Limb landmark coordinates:
....

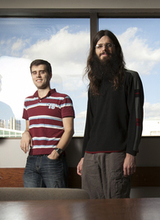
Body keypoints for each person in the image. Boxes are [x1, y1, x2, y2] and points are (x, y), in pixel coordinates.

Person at [77, 30, 144, 199]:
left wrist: (131, 153)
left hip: (117, 154)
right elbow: (90, 123)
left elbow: (136, 118)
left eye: (108, 45)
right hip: (91, 156)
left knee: (116, 209)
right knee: (91, 209)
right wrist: (83, 156)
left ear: (116, 49)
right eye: (99, 46)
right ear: (94, 52)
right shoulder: (93, 84)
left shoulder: (131, 77)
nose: (103, 49)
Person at [20, 59, 75, 188]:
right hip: (32, 159)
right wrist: (25, 133)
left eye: (42, 72)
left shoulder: (63, 99)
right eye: (34, 73)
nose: (38, 76)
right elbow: (28, 128)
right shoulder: (28, 101)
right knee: (32, 204)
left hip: (53, 160)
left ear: (49, 75)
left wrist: (55, 153)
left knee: (58, 204)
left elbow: (69, 130)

....

◆ WORK TO COMPLETE: Copy every record above exactly as written, but leave out the pictures.

◆ SOLUTION TO THIS EXERCISE:
Body keypoints for each person in the image. Boxes are [x1, y1, x2, y2] and points are (x, y), in pixel coordinates.

Person at [77, 30, 144, 199]:
left wrist: (131, 153)
left hip: (117, 154)
right elbow: (90, 123)
left elbow: (136, 118)
left eye: (108, 45)
right hip: (91, 156)
left knee: (116, 209)
right knee: (91, 209)
right wrist: (83, 156)
left ear: (116, 49)
right eye: (99, 46)
right ear: (94, 52)
right shoulder: (93, 84)
left shoulder: (131, 77)
nose: (103, 49)
Person at [20, 59, 75, 188]:
right hip: (32, 159)
right wrist: (25, 133)
left eye: (42, 72)
left shoulder: (63, 99)
right eye: (34, 73)
nose: (38, 76)
right elbow: (28, 128)
right shoulder: (28, 101)
right knee: (32, 204)
left hip: (53, 160)
left ear: (49, 75)
left wrist: (55, 153)
left knee: (58, 204)
left elbow: (69, 130)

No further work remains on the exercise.